Word for word, restate the lines from the one containing "text: Abschied einem" through the last line of the material, and include no pictures.
### THE RECORDS
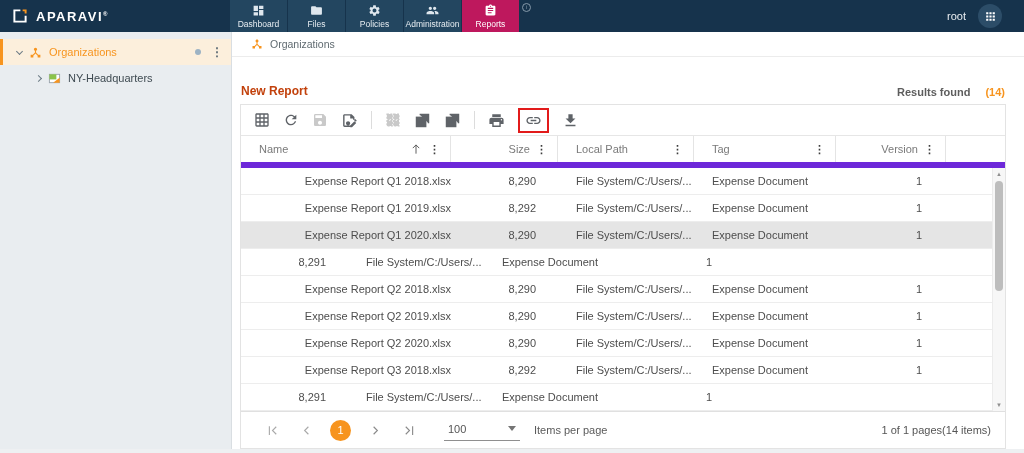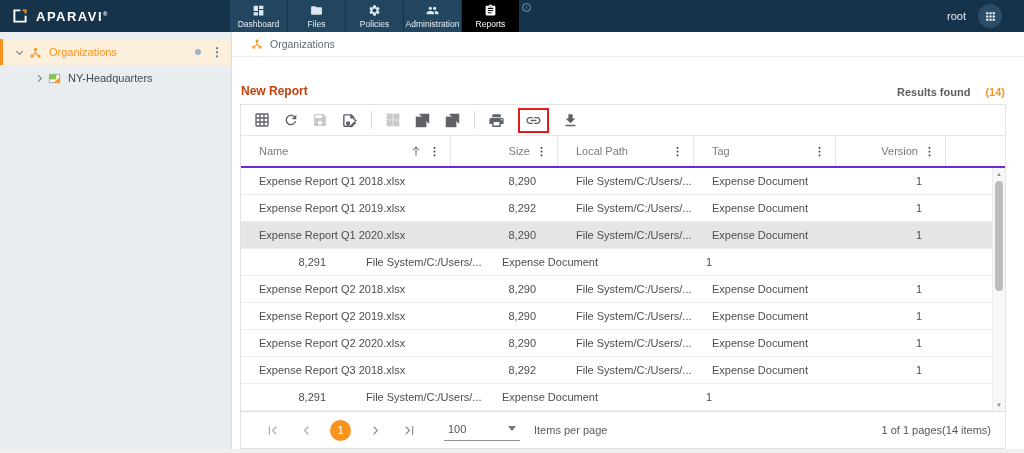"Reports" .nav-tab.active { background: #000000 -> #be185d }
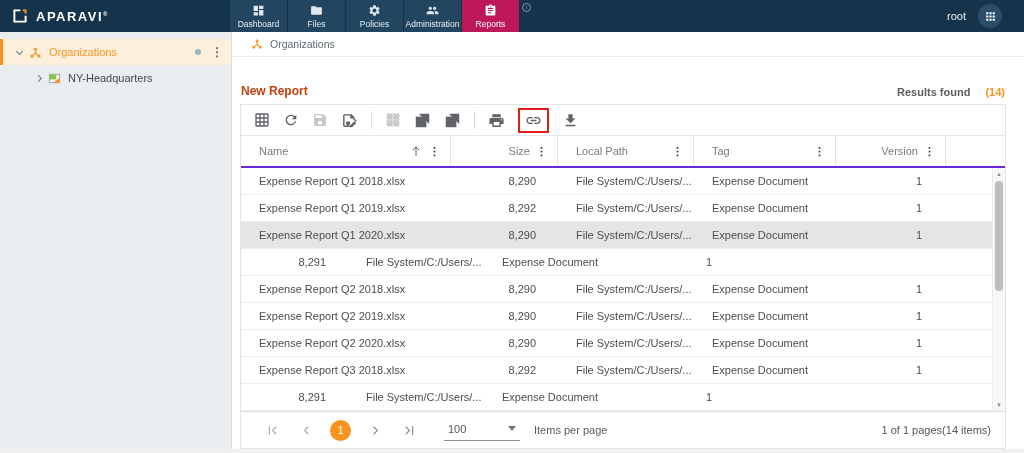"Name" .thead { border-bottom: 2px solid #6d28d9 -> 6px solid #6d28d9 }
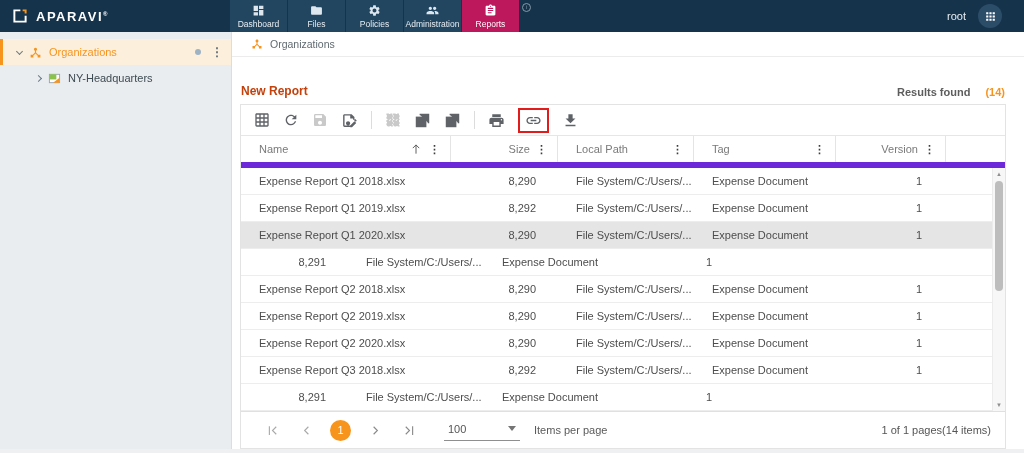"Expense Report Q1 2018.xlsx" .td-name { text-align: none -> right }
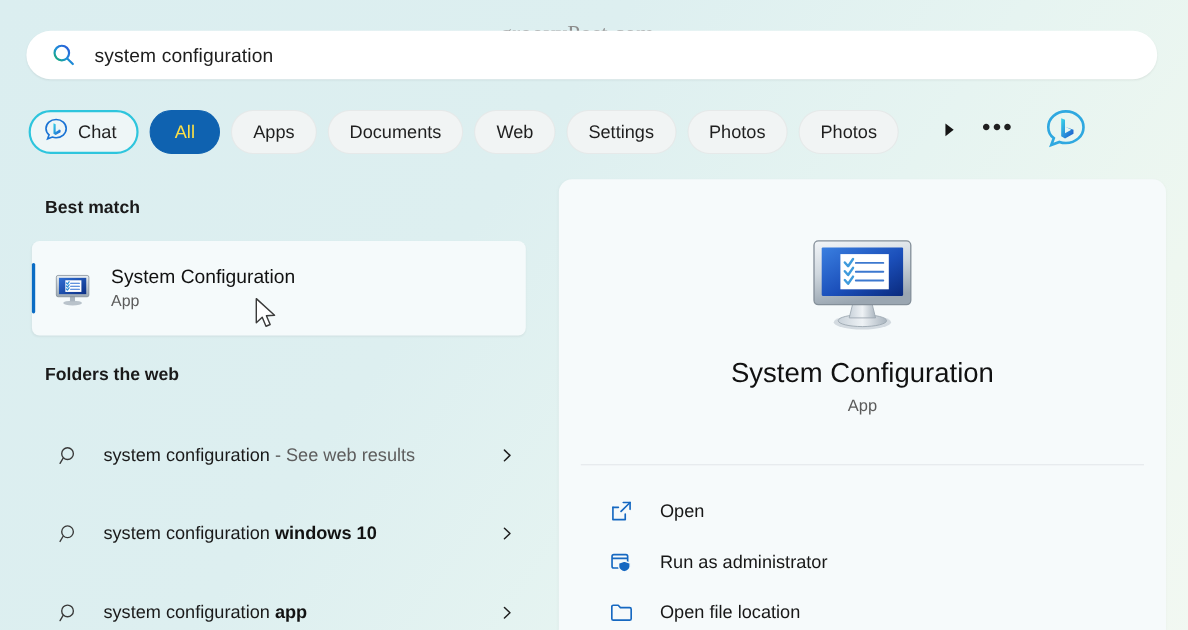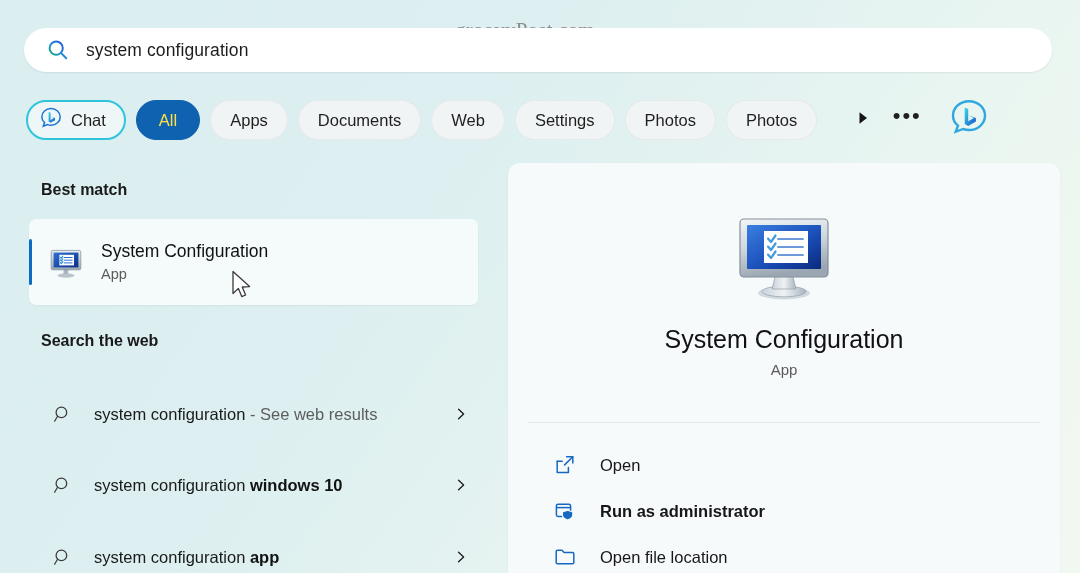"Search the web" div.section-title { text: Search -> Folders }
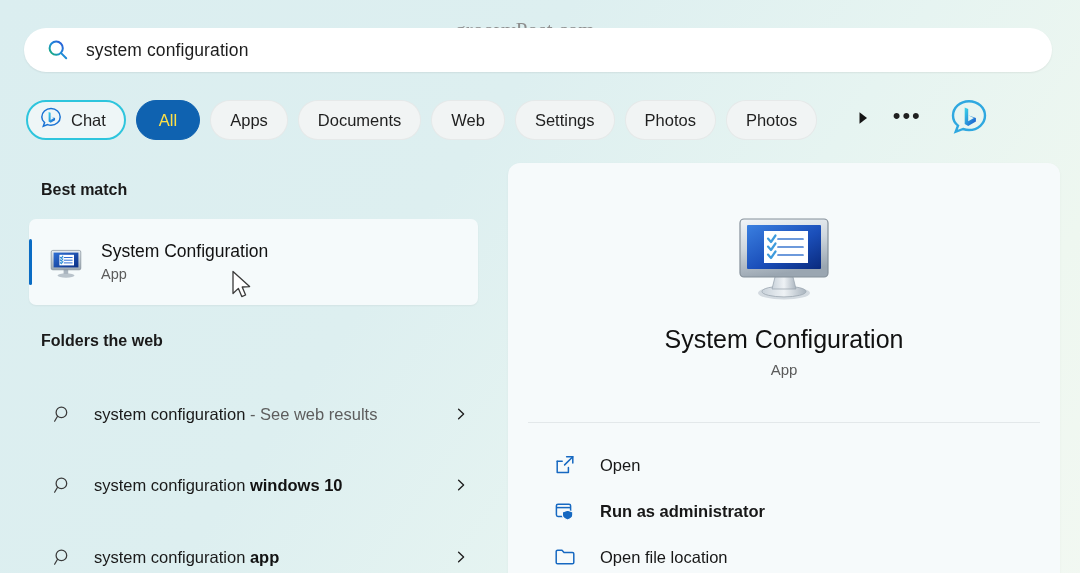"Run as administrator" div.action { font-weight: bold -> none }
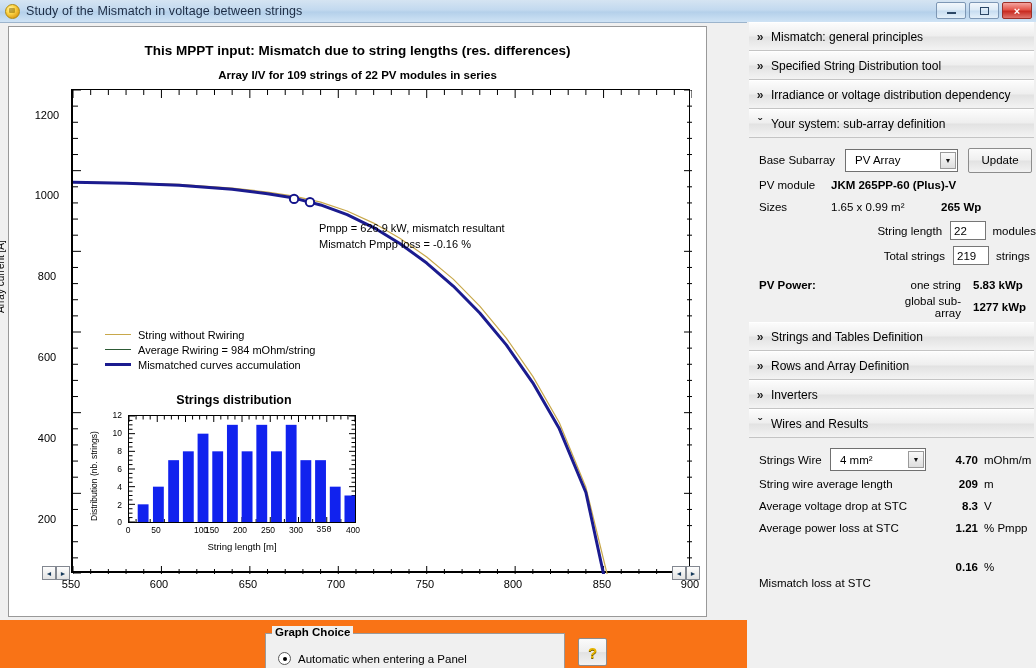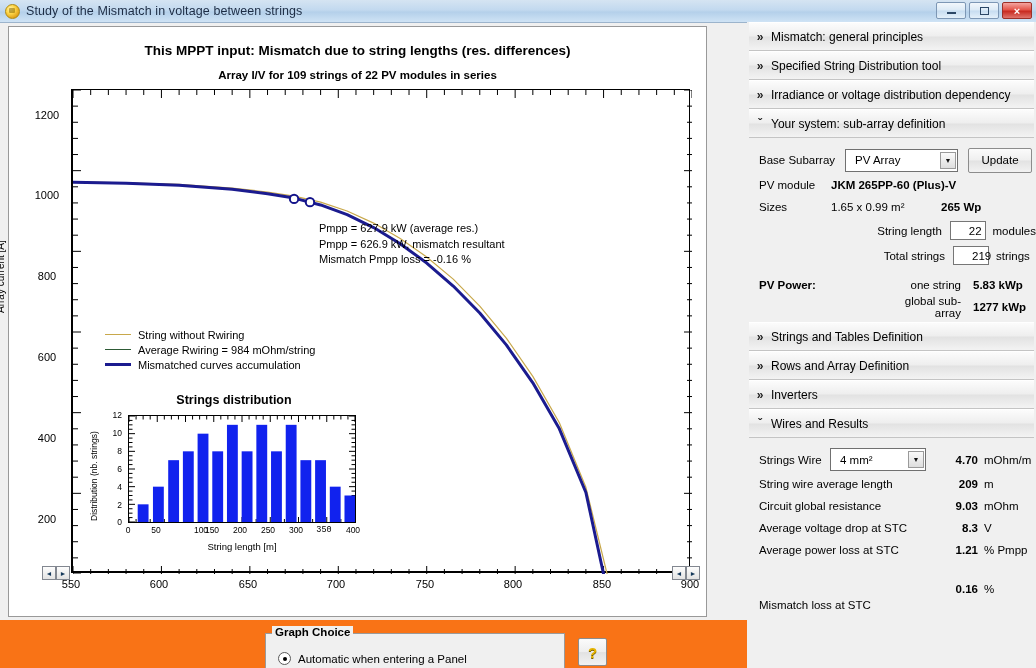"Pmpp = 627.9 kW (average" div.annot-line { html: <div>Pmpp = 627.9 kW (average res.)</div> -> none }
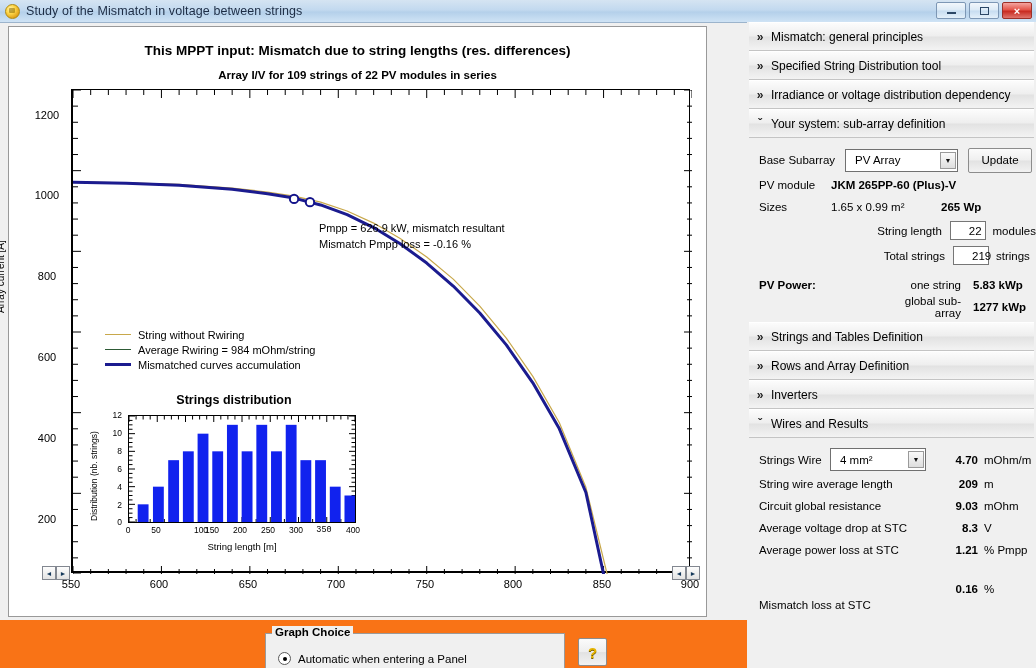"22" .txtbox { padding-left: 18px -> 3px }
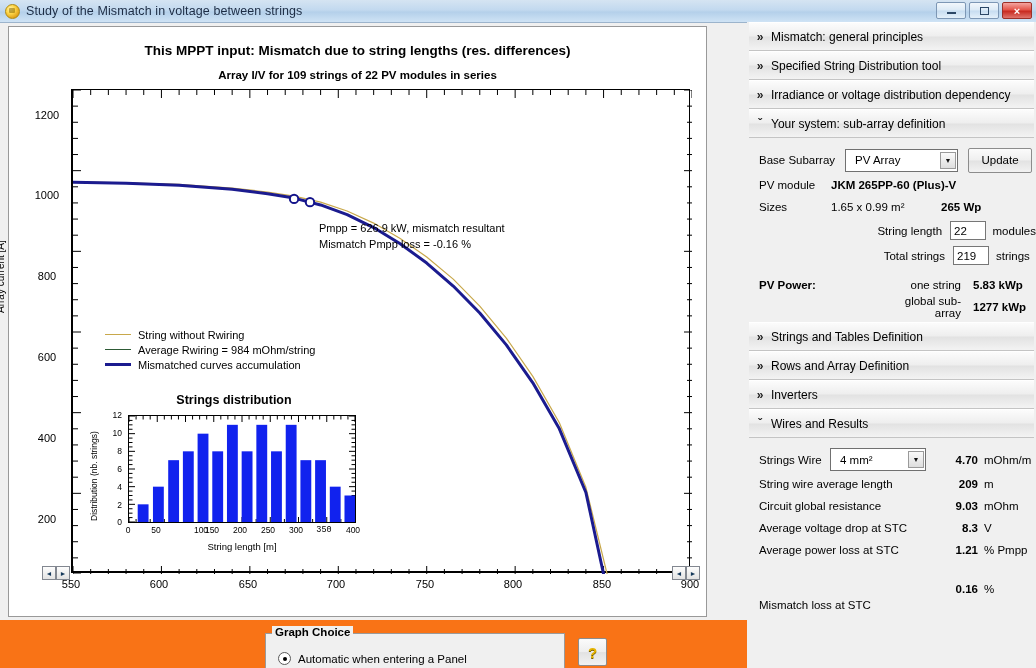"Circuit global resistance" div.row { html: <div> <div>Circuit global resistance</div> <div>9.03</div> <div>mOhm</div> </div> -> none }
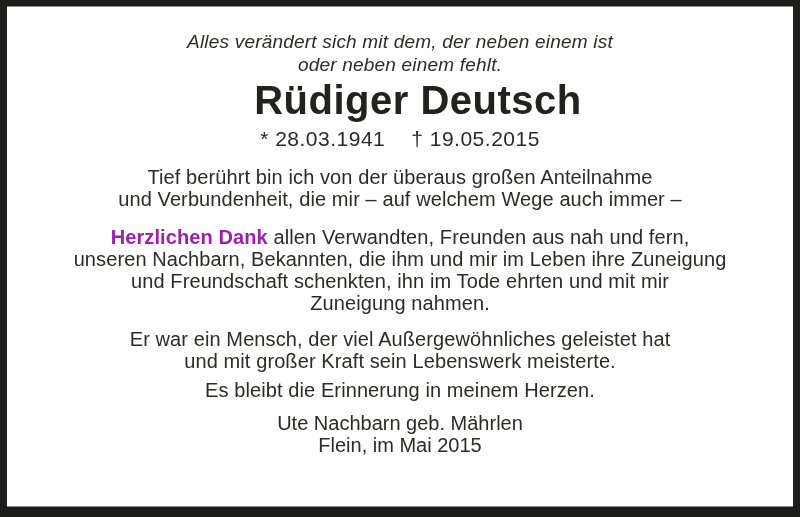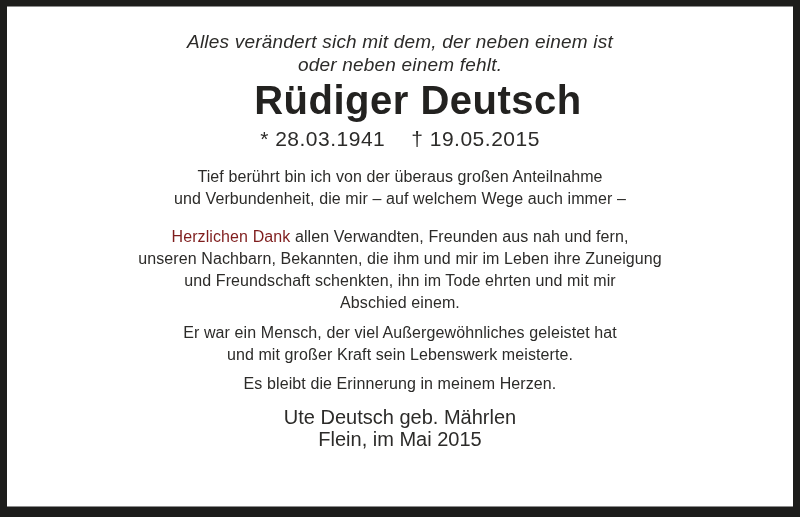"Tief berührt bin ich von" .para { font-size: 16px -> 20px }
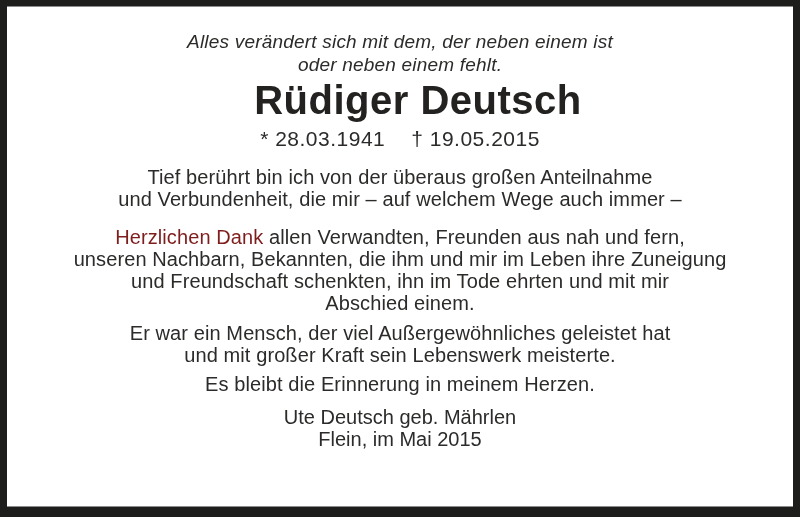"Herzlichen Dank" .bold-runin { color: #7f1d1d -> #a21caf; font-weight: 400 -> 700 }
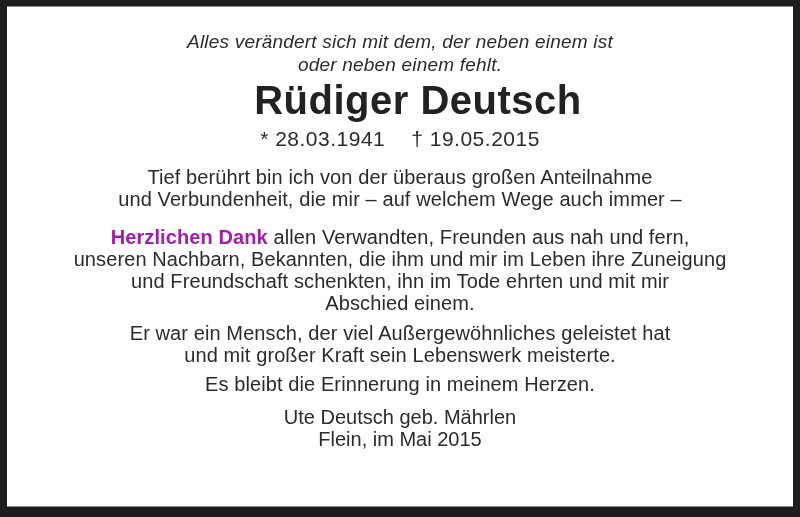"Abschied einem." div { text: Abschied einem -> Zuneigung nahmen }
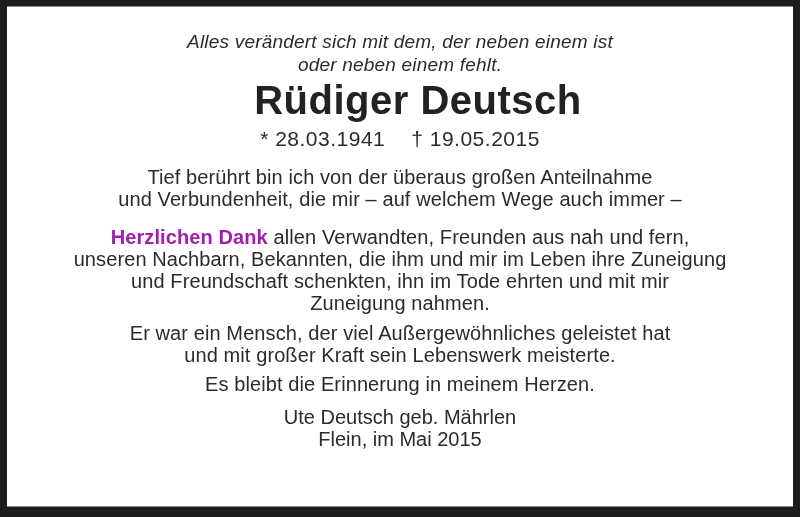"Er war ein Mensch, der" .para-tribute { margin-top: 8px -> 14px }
######
ANSWER TO THIS PROBLEM:
"Abschied einem." div { text: Abschied einem -> Zuneigung nahmen }
"Er war ein Mensch, der" .para-tribute { margin-top: 8px -> 14px }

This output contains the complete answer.